Besonders optimistisch sah er bei seiner Stellungnahme nicht aus. Alle Versuche, den Konflikt in letzter Minute zu deeskalieren, scheinen gescheitert zu sein. Zu festgefahren sind die gegenseitigen Positionen. Während die USA auf bilaterale "Deals" setzen, will sich die EU nicht auseinander dividieren lassen. "Wir haben in den letzten Wochen sehr intensiv, sehr solidarisch, sehr geschlossen agiert auf europäischer Ebene", so Altmaier. Dabei soll es bleiben.

### Erfasste Angaben:
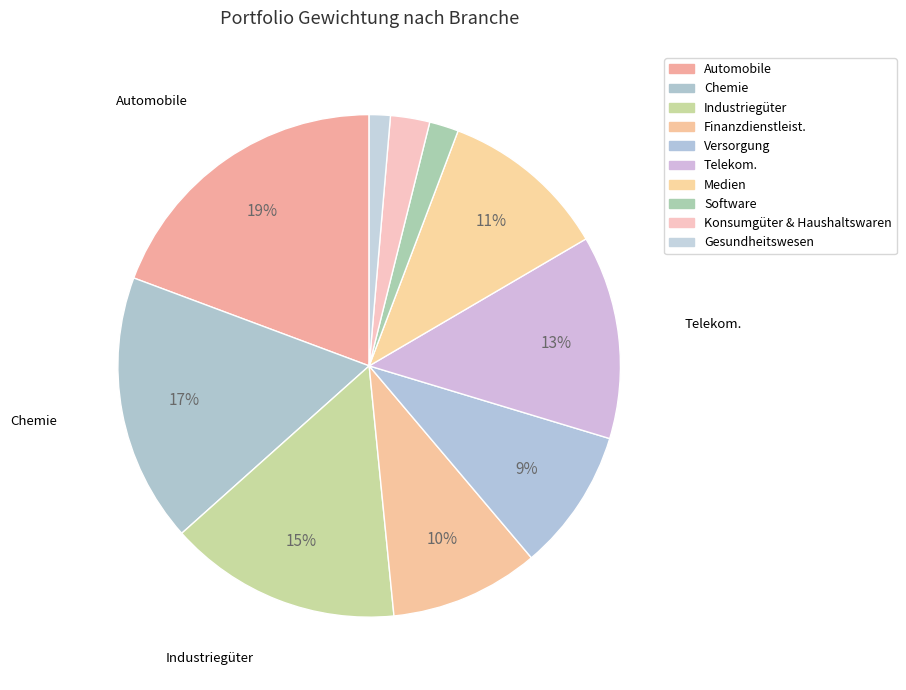

Does Chemie represent more than half of the total?

No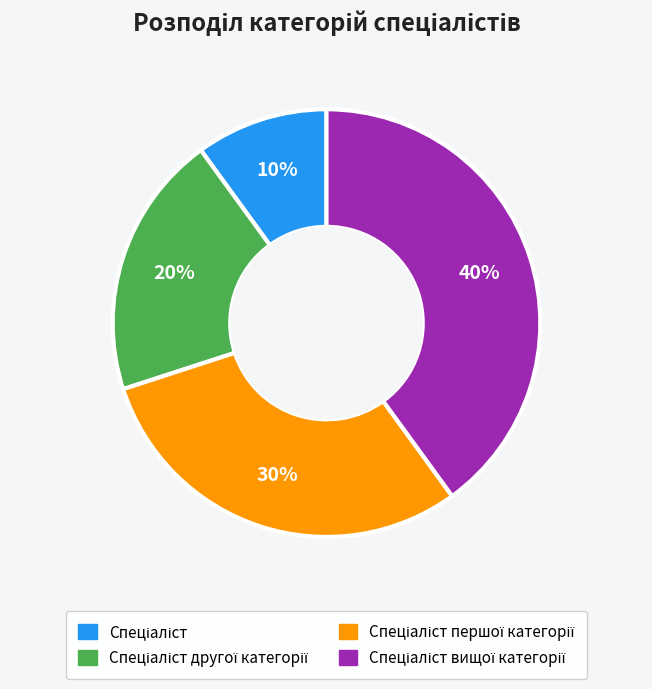

Does any single category account for the majority?

No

### Ihre Anweisung:
Bitte setzen Sie den Auszug über den Konflikt zwischen den USA und der EU im Anschluss an seinen letzten Satz fort.

### Antwort zur Aufgabe:
US-Whiskey, Motorräder und Jeans würden teurer

Das EU-Kompromissangebot im Handelskonflikt sieht vor, Verhandlungen über Handelserleichterungen für US-Unternehmen zu beginnen, wenn es im Gegenzug eine dauerhafte Ausnahmeregelung für die EU gibt bei den neuen US-Sonderzöllen von 25 Prozent auf Stahl und von zehn Prozent auf Aluminium. Aber dieses Angebot war eigentlich für den Fall vorgesehen, dass die Amerikaner vor dem 1. Juni doch noch einlenken. Für den Fall, dass das nicht geschehen wird, hat man in Brüssel andere Pläne. Die Antwort der EU in diesem Fall werde "gemeinsam und geschlossen" ausfallen, so Wirtschaftsminister Altmaier. Man werde die Prinzipien des freien Handels und der gegenseitigen Vereinbarungen verteidigen.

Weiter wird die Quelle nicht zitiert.